Trump Appointee Added Citizenship Question to 2020 Census Over the Objection of Scientists

Published Aug 6, 2018

Wilbur Ross has added a question to the 2020 census asking if the respondent is a US citizen. The question is being added without going through normal testing procedures.

Update 6-13-19: The House Oversight Committee is in the process of investigating the addition of the citizenship question to the 2020 census, recently voting to hold Attorney General William Barr and Commerce Secretary Wilbur Ross in contempt of Congress for not complying with the committee’s subpoena request for more information. Additionally, President Trump invoked executive privilege to shield documents from the committee that were related to Ross’ decision to add the citizenship question; the issue is currently in front of the Supreme Court.

What happened: Commerce Secretary Wilbur Ross, with some help from the Department of Justice (DOJ), has added a question to the 2020 census asking if the respondent is a US citizen, a question that has not been on the census since 1950. The question is being added without going through the normal testing procedures and over the objection of scientists both within and outside the Census Bureau.

Why it matters: There are a number of problematic issues at stake – the voices of scientists at the Census Bureau are being ignored by the leadership, the citizenship question was put through few of the testing procedures that ensure accurate and high-quality data, and the question has a high likelihood of decreasing minority and immigrant residents participation in the census and thereby leading to an inaccurate population count. Countless scientists depend on accurate census data for studies spanning numerous scientific fields, meaning that the addition of the citizenship question has the possibility of hampering scientific research for years to come.


From February to December 2017, Commerce Secretary Wilbur Ross engaged in a behind-the-scenes campaign to add a citizenship question to the 2020 census, pressuring the Department of Justice (DOJ) to formally request the question from the Census Bureau. Justification by the DOJ for the addition of the citizenship question, as outlined by Secretary Ross in his March 2018 memo, was that the citizenship data would be essential in enforcing a portion of the 1965 Voting Rights Act aimed at preventing racial discrimination. This argument has been more or less refuted by the acting head of DOJ’s Civil Rights Division, who acknowledged that the enforcement of the Voting Rights Act has never depended on citizenship data directly.

The normal procedure for adding a question to the census is a long process, involving extensive testing, review, and evaluation over a 5-year period in order to ensure that the change is necessary and that it will produce useful, quality data. During the process, the Office of Management and Budget (OMB) is consulted, subject matter experts add input on the phrasing and wording of the question, the Census Bureau conducts interviews and field testing, and public comments are solicited and incorporated into the final version.

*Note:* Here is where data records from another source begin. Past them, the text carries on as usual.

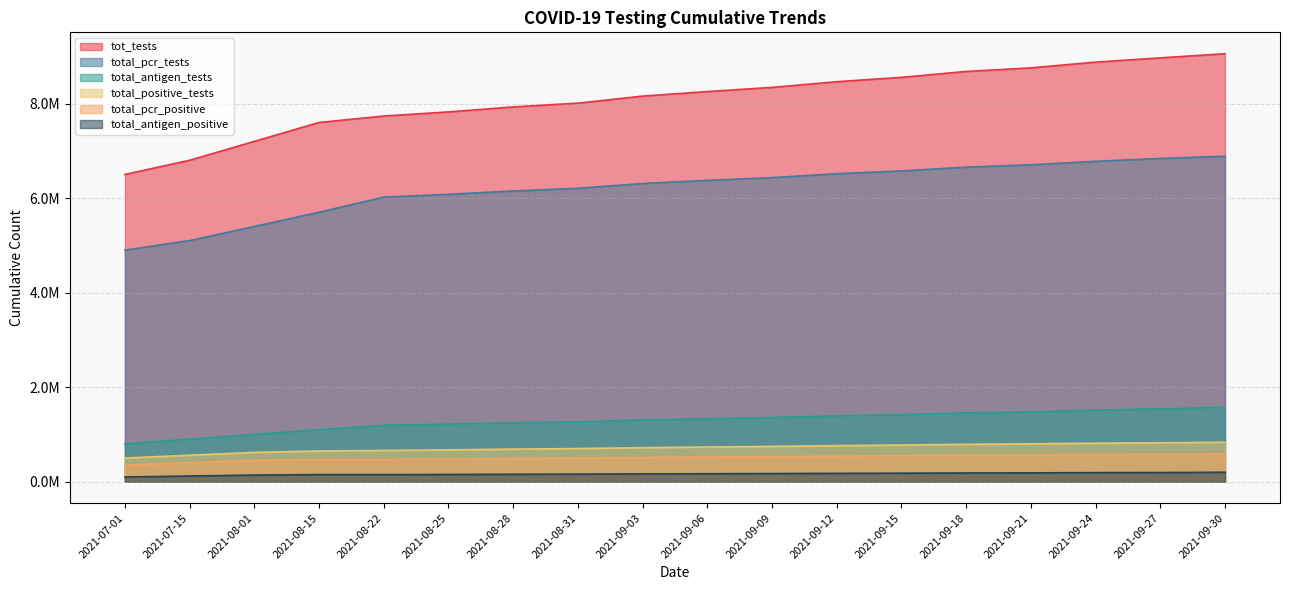

Reading left to right, list all the values displayed in this chart.

tot_tests: 2021-07-01=6500000	2021-07-15=6800000	2021-08-01=7200000	2021-08-15=7600000	2021-08-22=7736183	2021-08-25=7822751	2021-08-28=7929082	2021-08-31=8008291	2021-09-03=8157421	2021-09-06=8253632	2021-09-09=8341696	2021-09-12=8462090	2021-09-15=8554243	2021-09-18=8678737	2021-09-21=8755233	2021-09-24=8876044	2021-09-27=8966448	2021-09-30=9053797
total_pcr_tests: 2021-07-01=4900000	2021-07-15=5100000	2021-08-01=5400000	2021-08-15=5700000	2021-08-22=6020622	2021-08-25=6079741	2021-08-28=6150191	2021-08-31=6206606	2021-09-03=6307788	2021-09-06=6374759	2021-09-09=6432208	2021-09-12=6515302	2021-09-15=6574682	2021-09-18=6653914	2021-09-21=6704566	2021-09-24=6777758	2021-09-27=6838185	2021-09-30=6884380
total_antigen_tests: 2021-07-01=800000	2021-07-15=900000	2021-08-01=1000000	2021-08-15=1100000	2021-08-22=1193493	2021-08-25=1216923	2021-08-28=1246447	2021-08-31=1265379	2021-09-03=1306709	2021-09-06=1330998	2021-09-09=1358526	2021-09-12=1390742	2021-09-15=1418402	2021-09-18=1455852	2021-09-21=1475662	2021-09-24=1515229	2021-09-27=1539137	2021-09-30=1575320
total_positive_tests: 2021-07-01=500000	2021-07-15=560000	2021-08-01=620000	2021-08-15=650000	2021-08-22=660741	2021-08-25=673576	2021-08-28=689188	2021-08-31=700980	2021-09-03=720078	2021-09-06=733267	2021-09-09=746629	2021-09-12=762427	2021-09-15=775358	2021-09-18=790920	2021-09-21=800973	2021-09-24=814387	2021-09-27=822955	2021-09-30=835148
total_pcr_positive: 2021-07-01=350000	2021-07-15=400000	2021-08-01=450000	2021-08-15=470000	2021-08-22=470071	2021-08-25=478928	2021-08-28=489482	2021-08-31=497979	2021-09-03=511298	2021-09-06=520739	2021-09-09=529867	2021-09-12=540915	2021-09-15=549710	2021-09-18=559905	2021-09-21=566645	2021-09-24=575253	2021-09-27=580978	2021-09-30=586209
total_antigen_positive: 2021-07-01=100000	2021-07-15=120000	2021-08-01=140000	2021-08-15=150000	2021-08-22=149477	2021-08-25=153102	2021-08-28=157269	2021-08-31=159989	2021-09-03=165104	2021-09-06=168087	2021-09-09=172219	2021-09-12=176194	2021-09-15=179952	2021-09-18=184358	2021-09-21=187042	2021-09-24=191153	2021-09-27=193249	2021-09-30=199847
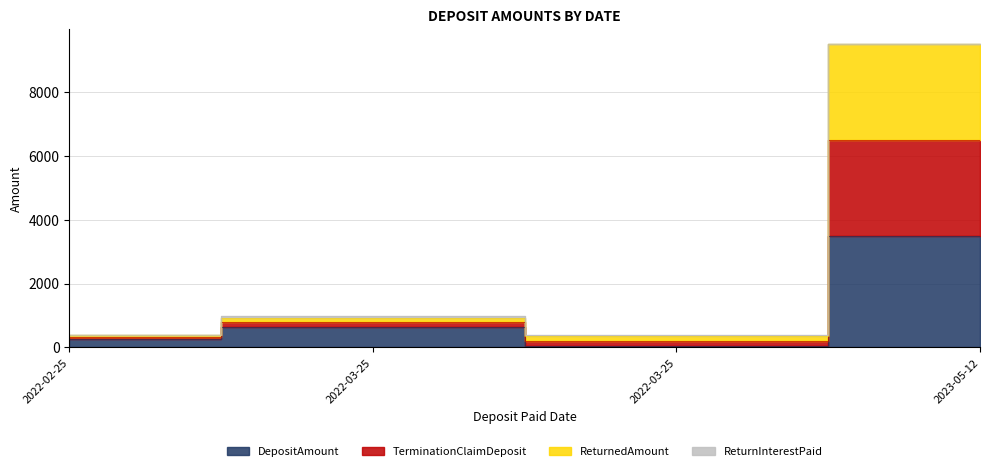

What is the minimum value for DepositAmount?

51.0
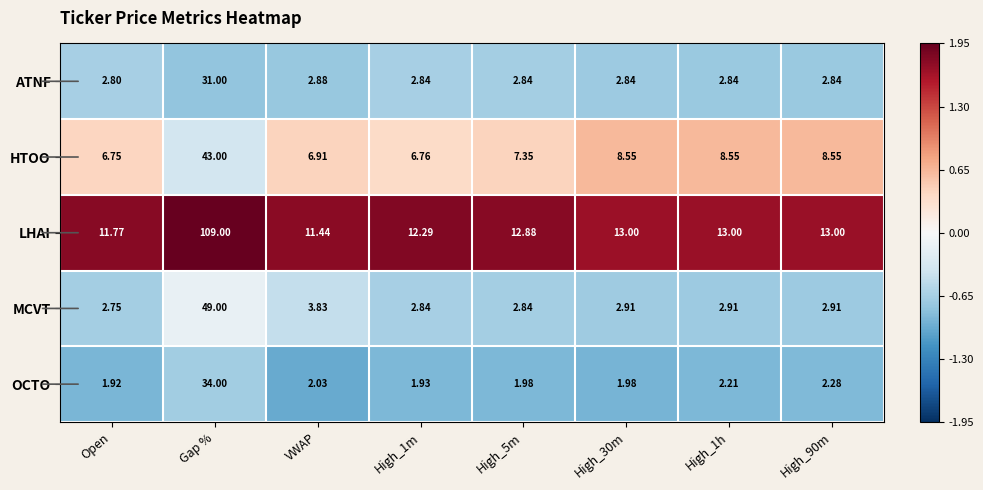

Which category has the highest value in the ATNF series?

Gap %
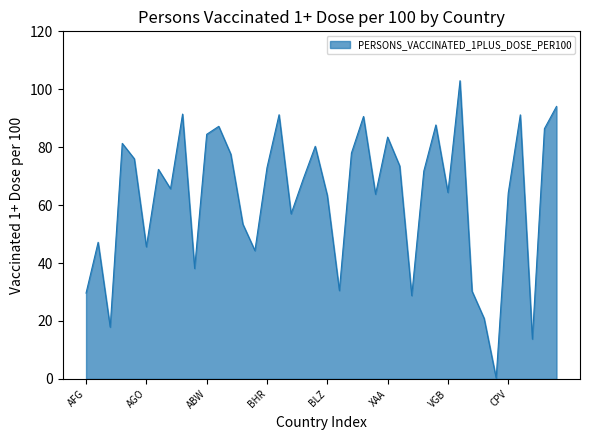

What is the difference between the maximum and minimum values?

102.7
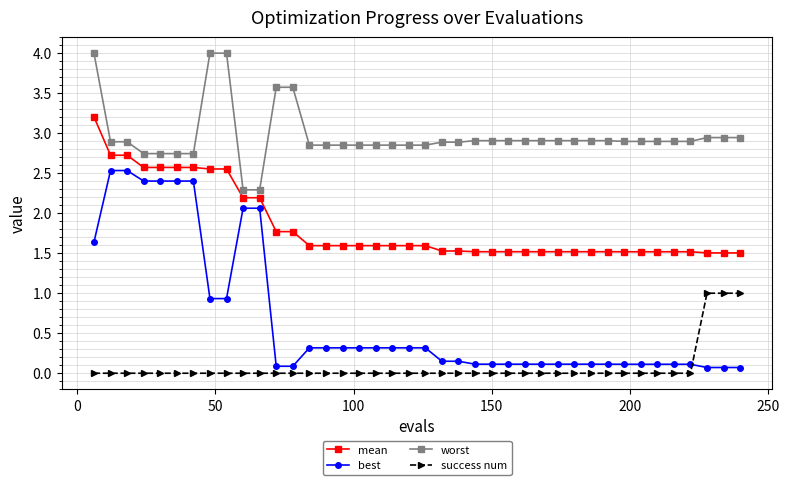

What is the maximum value for success num?

1.0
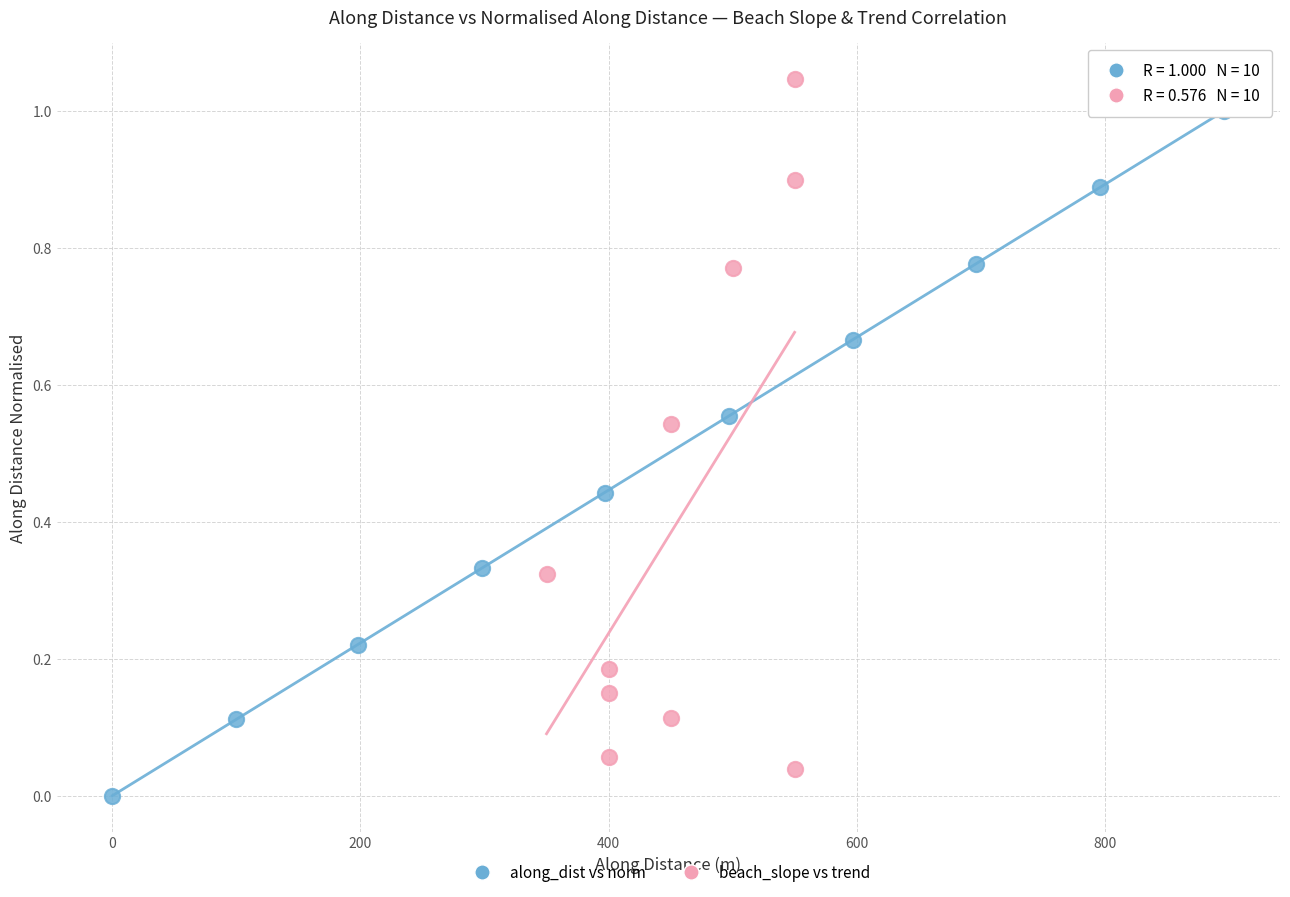

Which series contains the highest Y value?

beach_slope vs trend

Federal scientists who have worked at the Census Bureau and outside experts who have advised the agency have objected over the addition of the question and it appears that their voices are being ignored. In the March 2018 memo, Secretary Ross spoke of holding numerous conversations with outside experts, two of whom later said to Science magazine that they told Secretary Ross that they believed it was risky to ask untested questions on the census and that the high burden of proof needed to demonstrate the question’s value had not been met. A member of the Census Scientific Advisory Committee, D. Sunshine Hillygus, has said, “I want to say in no uncertain terms I think this is an absolutely awful decision. I am still dumbfounded that this decision is coming in at such a late date. My view is that this is going to have severe negative implications for data quality and costs.” New documents reveal that the Census Bureau’s lead scientist, John Abowd, sent a memo to the acting head of the Census Bureau in January 2018, stressing that the citizenship question would lead to higher costs and lowered accuracy.

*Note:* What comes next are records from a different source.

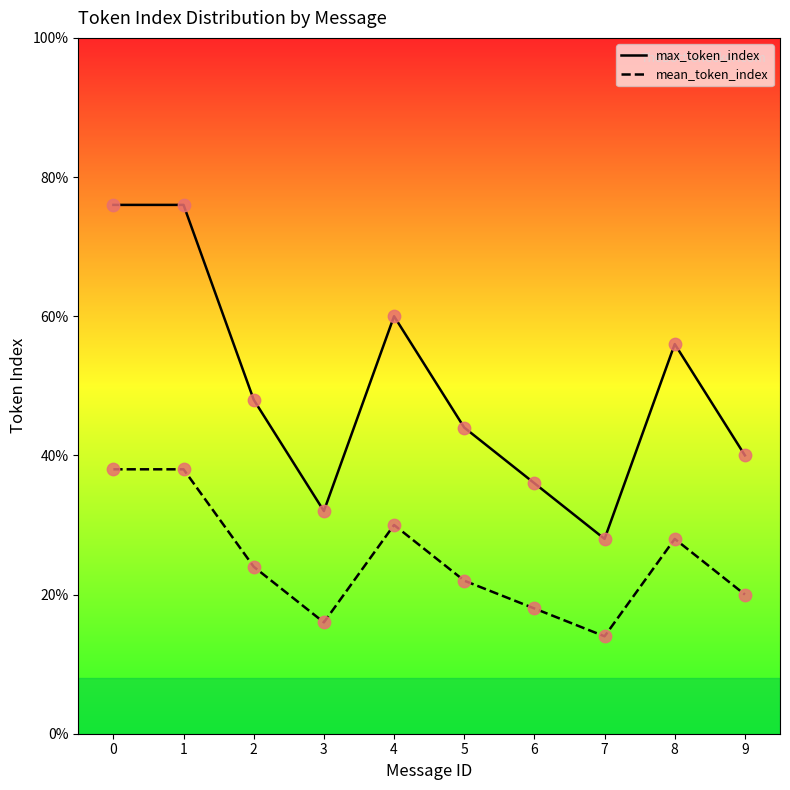

Which series has the largest total across all categories?

max_token_index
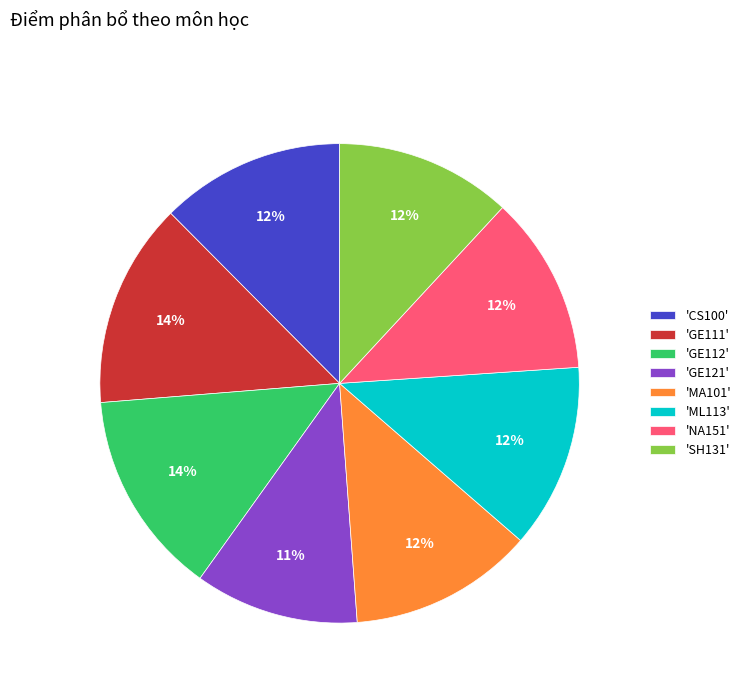

Do 'NA151' and 'GE111' together represent more than half of the pie?

No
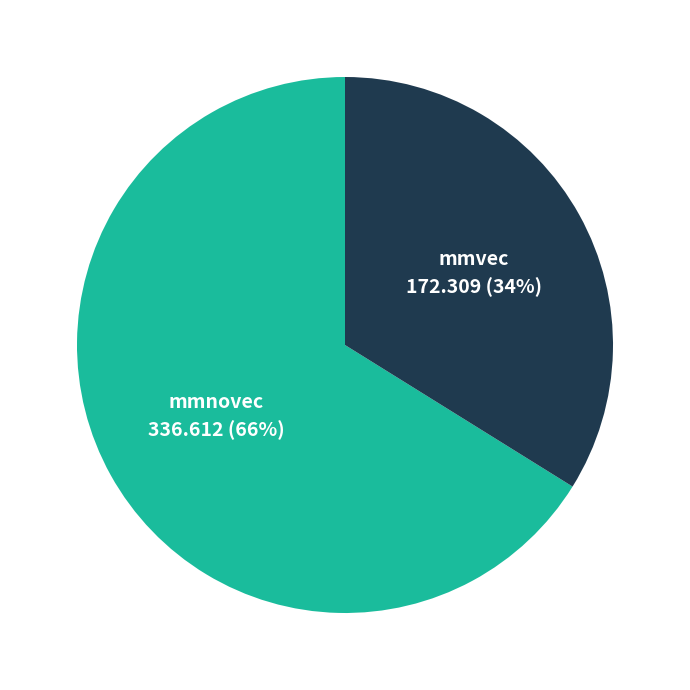

To the nearest percent, what is the average slice percentage?

50%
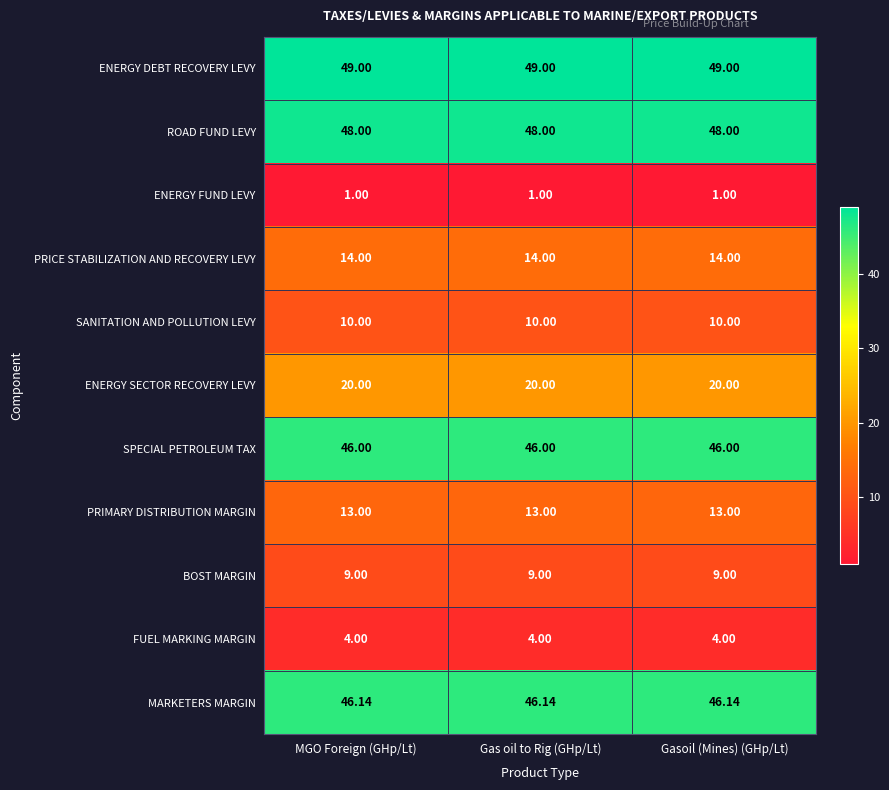

Rank the series by their maximum value, from lowest to highest.

ENERGY FUND LEVY, FUEL MARKING MARGIN, BOST MARGIN, SANITATION AND POLLUTION LEVY, PRIMARY DISTRIBUTION MARGIN, PRICE STABILIZATION AND RECOVERY LEVY, ENERGY SECTOR RECOVERY LEVY, SPECIAL PETROLEUM TAX, MARKETERS MARGIN, ROAD FUND LEVY, ENERGY DEBT RECOVERY LEVY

There is some evidence to suggest that asking a citizenship question on the census will lead to fear in the immigrant community, decreased participation in the census taking, and increased costs due to the need to redo sampling in areas of decreased respondents. Before the citizenship question was proposed on the census, the Census Bureau’s National Advisory Committee on Racial, Ethnic, and Other Populations conducted small, non-representative population samplings and focus groups across the country and presented their results in November 2017. Concerns raised by the respondents included: legal residency status, fear of deportation, concern about how the data are used, and which agencies can see the data (especially Department of Homeland Security (DHS) or US Immigration and Customs Enforcement (ICE)). The interviewers administering the census commented that they were being asked by the respondents time and time again about whether being a citizen made a difference in the process.

Many scientists and science organizations have actively opposed the addition of the citizenship question on the 2020 census. For instance, the American Statistical Association, the Consortium of Social Science Associations, and a number of other scientific organizations sent separate letters to Secretary Ross, objecting to the circumvention of researched and proven testing methods during the process of adding this last-minute question to the census. The US census is an incredibly important resource for scientists by providing benchmark information for biomedical science, epidemiological data for cancer registries, population trends for issues of morbidity and mortality, assessing the harmful impacts of toxic waste or scarcity of water supply on populations, and is a needed tool for practically all studies in the social sciences. Without a 2020 census that is fair, accurate, and evidence-based, we risk not only sidelining federal scientists, but sidelining one of the most important tools in science.